Your task
Write the next part of the passage on magnesium loss and renal magnesium wasting, starting right after its final sentence.

Passage provided
——————

Diarrhea and Gastrointestinal Fistula.

The Mg2+ concentration of diarrheal fluid is high, ranging from 1 mg/dL to 16 mg/dL, [15] so Mg2+ deficiency may occur in patients with chronic diarrhea from any cause, even in the absence of concomitant malabsorption, [33] and in patients who abuse laxatives. By contrast, secretions from the upper gastrointestinal tract are low in Mg2+ content, and significant Mg2+ deficiency is therefore rarely observed with intestinal, biliary, or pancreatic fistula, ileostomy, or prolonged gastric drainage (except as a consequence of malnutrition). [15]
Cutaneous Losses.

Hypomagnesemia may be observed after prolonged intense exertion. For example, serum Mg2+ concentrations fall 20% on average after a marathon run. [60] About one quarter of the decrement in serum Mg2+ can be accounted for by losses in sweat, which can contain up to 0.5 mg/dL of Mg2+, [61] 61 with the remainder being most probably due to transient redistribution into the intracellular space. Hypomagnesemia occurs in 40% of patients with severe burn injuries during the early period of recovery. While hemodilution due to fluid resuscitation, hypoalbuminemia, poor nutritional intake, and aminoglycoside toxicity all are potential contributing factors, the major cause of hypomagnesemia is loss of Mg2+ in the cutaneous exudate, which can exceed 1 g/d. [62]

 
Redistribution to Bone Compartment.

Hypomagnesemia may occasionally accompany the profound hypocalcemia of hungry bone syndrome observed in some patients with hyperparathyroidism and severe bone disease immediately following parathyroidectomy. [63] In such cases, a state of high bone turnover exists, and sudden removal of excess PTH is believed to result in virtual cessation of bone resorption, with a continued high rate of bone formation and consequent sequestration of both Ca2+ and Mg2+ into bone mineral.
RENAL MAGNESIUM WASTING

The diagnosis of renal Mg2+ wasting is made by demonstrating an inappropriately high rate of renal Mg2+ excretion in the setting of hypomagnesemia. Several indices of renal Mg2+ excretion are available (see Table 24-2) . While none has been systematically validated in large studies of patients with hypomagnesemia of various causes, the 24-hour urinary Mg2+ excretion test is the most widely used. Studies of human dietary Mg2+ deprivation indicate that the normal renal adaptive response is to conserve Mg2+ and allow less than 24 mg to be excreted daily. [6] [7] Thus, a 24-hour urine Mg2+ excretion rate greater than 24 mg in the setting of hypomagnesemia is considered diagnostic of renal Mg2+ wasting. [64] [65] If a 24-hour urine collection is not feasible, the spot urine Mg/Cr ratio may be used instead as a preliminary screening test. The fractional excretion of Mg2+ would seem to be the most rational indicator, as it is the only one that takes into account the filtered load. Unfortunately, it has yet to gain widespread acceptance and so few studies are available in the literature to support its use.

——————

Collected data entries:

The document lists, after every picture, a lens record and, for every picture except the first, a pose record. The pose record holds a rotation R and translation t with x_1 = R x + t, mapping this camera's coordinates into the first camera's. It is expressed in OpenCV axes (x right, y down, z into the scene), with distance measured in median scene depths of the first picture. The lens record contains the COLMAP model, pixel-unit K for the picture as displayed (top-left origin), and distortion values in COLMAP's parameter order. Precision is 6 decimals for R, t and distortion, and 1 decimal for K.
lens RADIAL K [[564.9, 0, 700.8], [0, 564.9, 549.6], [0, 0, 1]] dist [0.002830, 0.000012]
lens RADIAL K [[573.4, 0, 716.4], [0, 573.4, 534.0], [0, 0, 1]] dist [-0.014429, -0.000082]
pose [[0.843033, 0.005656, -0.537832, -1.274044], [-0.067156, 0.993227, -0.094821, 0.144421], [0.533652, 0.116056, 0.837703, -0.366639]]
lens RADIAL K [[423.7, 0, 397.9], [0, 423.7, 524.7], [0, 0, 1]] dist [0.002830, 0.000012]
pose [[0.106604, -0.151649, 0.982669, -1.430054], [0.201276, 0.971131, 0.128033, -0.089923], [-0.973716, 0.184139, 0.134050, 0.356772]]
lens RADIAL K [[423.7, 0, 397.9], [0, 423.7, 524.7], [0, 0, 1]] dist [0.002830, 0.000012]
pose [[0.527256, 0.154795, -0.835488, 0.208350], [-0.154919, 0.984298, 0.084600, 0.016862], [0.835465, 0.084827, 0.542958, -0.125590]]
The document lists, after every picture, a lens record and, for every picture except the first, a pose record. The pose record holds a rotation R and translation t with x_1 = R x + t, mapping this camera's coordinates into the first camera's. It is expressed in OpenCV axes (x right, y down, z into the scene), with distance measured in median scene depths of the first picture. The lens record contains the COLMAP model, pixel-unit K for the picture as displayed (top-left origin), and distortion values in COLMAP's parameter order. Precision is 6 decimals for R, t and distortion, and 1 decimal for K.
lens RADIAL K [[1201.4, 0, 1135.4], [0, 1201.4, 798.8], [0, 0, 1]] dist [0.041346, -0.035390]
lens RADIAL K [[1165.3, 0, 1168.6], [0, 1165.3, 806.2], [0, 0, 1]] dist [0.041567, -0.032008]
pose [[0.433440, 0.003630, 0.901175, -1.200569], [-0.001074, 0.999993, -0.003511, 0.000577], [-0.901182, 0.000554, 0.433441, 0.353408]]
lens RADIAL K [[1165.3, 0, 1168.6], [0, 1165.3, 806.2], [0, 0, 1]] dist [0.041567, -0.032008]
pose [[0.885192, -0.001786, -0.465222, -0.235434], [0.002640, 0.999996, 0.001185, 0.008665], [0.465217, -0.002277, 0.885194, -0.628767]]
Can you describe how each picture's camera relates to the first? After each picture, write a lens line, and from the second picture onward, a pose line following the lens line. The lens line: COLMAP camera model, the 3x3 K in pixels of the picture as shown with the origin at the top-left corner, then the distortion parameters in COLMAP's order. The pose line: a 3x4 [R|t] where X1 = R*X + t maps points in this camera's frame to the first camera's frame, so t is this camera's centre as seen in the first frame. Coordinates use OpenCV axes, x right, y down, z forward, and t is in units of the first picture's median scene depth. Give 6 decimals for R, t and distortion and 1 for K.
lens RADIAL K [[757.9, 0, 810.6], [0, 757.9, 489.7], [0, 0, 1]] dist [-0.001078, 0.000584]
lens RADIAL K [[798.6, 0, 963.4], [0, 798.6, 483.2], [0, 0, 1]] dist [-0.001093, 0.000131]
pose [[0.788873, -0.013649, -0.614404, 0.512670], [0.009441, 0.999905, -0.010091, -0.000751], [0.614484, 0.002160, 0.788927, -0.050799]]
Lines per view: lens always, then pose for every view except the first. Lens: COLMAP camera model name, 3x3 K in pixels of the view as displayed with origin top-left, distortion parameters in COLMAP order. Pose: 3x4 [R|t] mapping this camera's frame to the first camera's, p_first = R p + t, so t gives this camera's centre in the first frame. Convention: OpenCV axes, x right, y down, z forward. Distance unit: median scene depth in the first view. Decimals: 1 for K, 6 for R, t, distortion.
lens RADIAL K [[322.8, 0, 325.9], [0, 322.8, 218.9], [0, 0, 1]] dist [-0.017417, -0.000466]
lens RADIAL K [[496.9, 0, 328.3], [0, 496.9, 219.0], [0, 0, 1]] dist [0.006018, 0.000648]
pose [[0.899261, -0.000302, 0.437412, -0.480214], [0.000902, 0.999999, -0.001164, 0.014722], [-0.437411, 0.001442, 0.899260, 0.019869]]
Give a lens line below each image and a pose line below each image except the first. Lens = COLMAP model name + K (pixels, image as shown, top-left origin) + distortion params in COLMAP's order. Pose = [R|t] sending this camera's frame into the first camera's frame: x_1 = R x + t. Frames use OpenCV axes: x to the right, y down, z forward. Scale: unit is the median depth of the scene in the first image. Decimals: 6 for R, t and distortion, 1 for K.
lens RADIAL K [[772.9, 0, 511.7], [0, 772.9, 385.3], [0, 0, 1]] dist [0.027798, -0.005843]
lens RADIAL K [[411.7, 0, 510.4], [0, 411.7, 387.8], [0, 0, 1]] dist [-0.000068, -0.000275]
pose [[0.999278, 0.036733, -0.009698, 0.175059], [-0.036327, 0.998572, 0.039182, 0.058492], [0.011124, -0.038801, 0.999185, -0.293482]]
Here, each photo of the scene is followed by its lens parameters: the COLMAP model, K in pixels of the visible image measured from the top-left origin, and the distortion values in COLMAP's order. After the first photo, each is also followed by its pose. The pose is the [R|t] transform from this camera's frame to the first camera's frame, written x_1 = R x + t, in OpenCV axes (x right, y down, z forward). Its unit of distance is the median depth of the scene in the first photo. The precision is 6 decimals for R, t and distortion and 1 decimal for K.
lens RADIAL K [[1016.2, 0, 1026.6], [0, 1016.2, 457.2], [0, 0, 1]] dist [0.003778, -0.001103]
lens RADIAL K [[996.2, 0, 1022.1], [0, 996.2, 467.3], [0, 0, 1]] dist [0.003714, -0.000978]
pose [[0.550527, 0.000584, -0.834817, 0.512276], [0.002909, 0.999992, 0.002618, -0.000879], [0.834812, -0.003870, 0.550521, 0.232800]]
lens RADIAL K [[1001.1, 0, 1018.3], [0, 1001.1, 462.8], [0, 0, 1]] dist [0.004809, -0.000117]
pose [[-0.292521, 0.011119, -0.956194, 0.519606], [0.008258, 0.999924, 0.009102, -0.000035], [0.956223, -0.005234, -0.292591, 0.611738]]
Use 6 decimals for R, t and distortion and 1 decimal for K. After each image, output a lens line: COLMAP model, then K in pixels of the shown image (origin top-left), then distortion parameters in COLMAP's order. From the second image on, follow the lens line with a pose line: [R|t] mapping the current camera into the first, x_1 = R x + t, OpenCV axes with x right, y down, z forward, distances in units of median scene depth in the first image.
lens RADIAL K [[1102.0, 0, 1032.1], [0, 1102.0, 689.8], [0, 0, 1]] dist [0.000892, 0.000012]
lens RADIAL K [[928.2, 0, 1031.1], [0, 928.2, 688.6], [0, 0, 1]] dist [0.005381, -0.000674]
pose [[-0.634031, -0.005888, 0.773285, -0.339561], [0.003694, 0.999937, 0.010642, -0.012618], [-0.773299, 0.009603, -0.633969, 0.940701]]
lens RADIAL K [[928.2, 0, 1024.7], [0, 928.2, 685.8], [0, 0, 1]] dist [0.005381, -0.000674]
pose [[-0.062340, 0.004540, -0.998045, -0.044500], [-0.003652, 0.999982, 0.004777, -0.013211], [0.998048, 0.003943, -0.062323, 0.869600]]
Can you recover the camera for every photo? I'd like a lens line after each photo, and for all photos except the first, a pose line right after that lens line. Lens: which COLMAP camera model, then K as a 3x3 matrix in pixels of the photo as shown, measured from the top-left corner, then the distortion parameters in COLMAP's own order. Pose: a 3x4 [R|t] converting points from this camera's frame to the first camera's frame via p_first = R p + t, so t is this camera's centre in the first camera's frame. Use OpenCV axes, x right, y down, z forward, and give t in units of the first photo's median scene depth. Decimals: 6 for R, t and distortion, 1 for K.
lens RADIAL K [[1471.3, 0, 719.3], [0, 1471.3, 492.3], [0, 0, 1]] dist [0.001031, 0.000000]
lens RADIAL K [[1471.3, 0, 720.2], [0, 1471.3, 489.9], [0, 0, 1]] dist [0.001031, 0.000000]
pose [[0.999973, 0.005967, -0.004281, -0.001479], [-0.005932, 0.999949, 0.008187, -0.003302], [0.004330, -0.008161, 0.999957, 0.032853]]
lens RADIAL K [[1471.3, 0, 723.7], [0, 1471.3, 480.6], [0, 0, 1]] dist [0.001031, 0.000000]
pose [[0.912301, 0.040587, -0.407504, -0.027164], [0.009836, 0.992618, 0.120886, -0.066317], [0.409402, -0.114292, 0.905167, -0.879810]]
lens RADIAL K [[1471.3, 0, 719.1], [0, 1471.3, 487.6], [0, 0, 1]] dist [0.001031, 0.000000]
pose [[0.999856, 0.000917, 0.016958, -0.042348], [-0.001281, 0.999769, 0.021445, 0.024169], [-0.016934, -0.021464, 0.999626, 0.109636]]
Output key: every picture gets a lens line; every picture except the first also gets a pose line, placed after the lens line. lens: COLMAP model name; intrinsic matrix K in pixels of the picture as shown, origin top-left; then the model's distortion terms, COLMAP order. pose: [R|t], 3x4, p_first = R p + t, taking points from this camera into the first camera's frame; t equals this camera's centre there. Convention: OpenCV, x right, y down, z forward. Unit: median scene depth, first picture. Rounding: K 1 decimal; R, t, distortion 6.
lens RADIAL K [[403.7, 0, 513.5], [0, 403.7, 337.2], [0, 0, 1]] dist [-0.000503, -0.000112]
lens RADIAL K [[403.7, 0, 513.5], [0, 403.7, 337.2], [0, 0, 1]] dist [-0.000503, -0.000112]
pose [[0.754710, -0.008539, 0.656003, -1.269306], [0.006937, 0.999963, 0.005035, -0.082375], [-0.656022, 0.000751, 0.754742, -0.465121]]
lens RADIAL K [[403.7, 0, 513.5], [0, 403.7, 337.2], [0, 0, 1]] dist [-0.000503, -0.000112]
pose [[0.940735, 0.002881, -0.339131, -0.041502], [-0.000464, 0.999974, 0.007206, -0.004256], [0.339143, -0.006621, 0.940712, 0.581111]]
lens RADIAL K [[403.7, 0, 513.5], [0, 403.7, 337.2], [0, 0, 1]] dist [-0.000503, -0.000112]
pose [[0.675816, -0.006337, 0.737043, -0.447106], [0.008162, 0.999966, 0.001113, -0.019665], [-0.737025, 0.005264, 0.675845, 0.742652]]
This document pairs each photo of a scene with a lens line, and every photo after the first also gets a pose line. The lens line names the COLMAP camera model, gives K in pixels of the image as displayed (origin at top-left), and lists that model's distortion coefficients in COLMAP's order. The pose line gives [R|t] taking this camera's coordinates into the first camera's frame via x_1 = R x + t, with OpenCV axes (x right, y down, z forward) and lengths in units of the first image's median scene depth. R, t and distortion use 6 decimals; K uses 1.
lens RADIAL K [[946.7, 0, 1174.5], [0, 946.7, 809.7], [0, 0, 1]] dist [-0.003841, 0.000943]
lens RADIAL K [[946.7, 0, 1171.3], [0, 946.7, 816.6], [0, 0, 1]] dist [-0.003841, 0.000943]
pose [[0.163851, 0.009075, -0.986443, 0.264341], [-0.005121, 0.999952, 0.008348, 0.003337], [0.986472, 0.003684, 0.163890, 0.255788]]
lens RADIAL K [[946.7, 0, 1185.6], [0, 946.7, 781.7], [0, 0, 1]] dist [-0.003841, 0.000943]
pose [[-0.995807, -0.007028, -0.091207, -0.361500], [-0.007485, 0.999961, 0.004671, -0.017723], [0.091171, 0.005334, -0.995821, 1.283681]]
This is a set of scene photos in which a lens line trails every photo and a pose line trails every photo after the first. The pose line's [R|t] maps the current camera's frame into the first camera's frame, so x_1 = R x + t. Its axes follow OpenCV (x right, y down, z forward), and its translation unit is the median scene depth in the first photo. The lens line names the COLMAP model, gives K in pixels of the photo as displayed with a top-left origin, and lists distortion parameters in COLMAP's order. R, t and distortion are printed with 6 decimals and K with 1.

——————

Response to the task
Excessive renal Mg2+ excretion may be caused a high urine flow rate (i.e., polyuria), or by a high urine Mg2+ concentration due to decreased tubular reabsorption of luminal Mg2+ , which may, in turn, be attributed to a defect in either proximal or distal tubule sites (Fig. 24-5) .
Polyuria.

Renal Mg2+ wasting occurs with osmotic diuresis, as in the severe hyperglycemic state of diabetic ketoacidosis. [66] [67] Indeed, the estimated average Mg2+ deficit at presentation varies from 200 mg to 500 mg. [66] [67] Hypermagnesuria also occurs during the polyuric phase of recovery from acute renal failure in a native kidney, [68] recovery from ischemic injury in a transplanted kidney, [69] and in postobstructive diuresis. [69] In such cases, it is probable that residual tubule reabsorptive defects persisting from the primary renal injury play as important a role as polyuria itself in inducing renal Mg2+ wasting.
Extracellular Fluid Volume Expansion.

Chronic therapy with Mg2+ -free parenteral fluids, either crystalloid or hyperalimentation, [49] [50] can cause renal Mg2+ -wasting, in part because of ECF volume expansion. Renal Mg2+ wasting is also characteristic of hyperaldosteronism. [70] Infusion of mineralocorticoid into dogs does not affect renal Mg2+ handling acutely, [71] but Mg2+ wasting develops chronically over several days, concomitant with volume expansion. [72] Therefore, the Mg2+ wasting in this disorder is not directly due to the mineralocorticoid itself, but is a secondary consequence of volume expansion.
Defective Na+ Reabsorption in Distal Nephron.

Loop diuretics inhibit the apical membrane Na-K-2Cl cotransporter of the TAL and abolish the transepithelial potential difference, thereby inhibiting paracellular Mg2+ reabsorption

 

Figure 24-5 Differential diagnosis of renal Mg2+ wasting.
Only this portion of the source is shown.